旅行後、教師集団と彼らの力関係は逆転し、これを境に学校は、三年間も荒廃した状況が続いた。
タクミたちの問題行動を打開しようと、団地に何度も足を運んだ。タクミの父親に久しぶりに会えた日のこと。父親はツッパリ仲間が鑑別所に入れられたことをなじるような言動をし始めたが、「まっ、あがれや」と家の中に入れてくれた。足の踏み場もなく物が散らかったようすに、この家庭の生活の厳しさを痛感した。はじめは怒り口調だった父親だが、「まっ、センセも飲んでぇや」と酒を酌み交わすうち、次第にうち解けてきた。そして酔いに任せて身の上話を始めた。
「ワシはててなし子やったんや。親父の顔も知らず育ち、天涯孤独の身やった。鑑別所に入っているときに、コイツ(妻)が面会に来てくれて、『お腹の中に子どもがいる』と言ってくれた。それがタクミや。……ワシのような者がセンセとこうして酒を飲める。ありがたい。そんなワシにとっては、タクミはどんな悪さをしていても可愛い可愛いやつなんや。この気持ち、わかってくれるか?」
この言葉を胸に「きっと私たち教師の願いはタクミに通じるはず」と信じることで、困難な現場に足を運び続けた。にもかかわらず、ツッパリグループの暴走は卒業式直前まで続いた。一年間の付き合いしかなかった私は、クラスのすばらしい成長には満足しつつも、タクミに対しては、「あの子には十分なことをしてやれなかった」と敗北感すら感じていた。
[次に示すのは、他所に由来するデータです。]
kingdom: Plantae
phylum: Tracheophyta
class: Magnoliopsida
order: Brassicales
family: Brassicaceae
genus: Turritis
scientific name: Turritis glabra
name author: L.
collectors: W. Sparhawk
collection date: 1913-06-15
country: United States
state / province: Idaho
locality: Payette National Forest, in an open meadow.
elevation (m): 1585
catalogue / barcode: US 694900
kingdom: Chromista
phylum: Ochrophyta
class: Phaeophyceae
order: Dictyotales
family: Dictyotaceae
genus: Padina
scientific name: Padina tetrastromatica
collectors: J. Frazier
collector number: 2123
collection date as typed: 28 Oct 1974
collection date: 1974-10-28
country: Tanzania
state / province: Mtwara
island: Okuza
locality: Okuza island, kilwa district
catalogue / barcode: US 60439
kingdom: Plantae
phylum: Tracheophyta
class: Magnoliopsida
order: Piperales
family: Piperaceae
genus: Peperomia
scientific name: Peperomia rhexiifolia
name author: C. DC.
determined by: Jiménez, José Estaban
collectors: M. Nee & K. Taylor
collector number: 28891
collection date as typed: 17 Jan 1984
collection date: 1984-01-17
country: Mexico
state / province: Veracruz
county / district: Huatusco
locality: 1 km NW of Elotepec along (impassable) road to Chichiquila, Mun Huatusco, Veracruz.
しかし、反抗しつづけたタクミも、あの集団の中で「人を信じる」という大切な心を育てていたのだ。
同窓会中、私のそばを離れなかったタクミ。「家族に紹介したいし、ぜひもう一度飲みに行こな」。別れ際、そういいながら何度も何度も握手をしてきたタクミ。「どんなに荒れている子も心の中では必ず、まっとうな人間になりたいと願っている」。この言葉の重みを再確認させられた同窓会だった。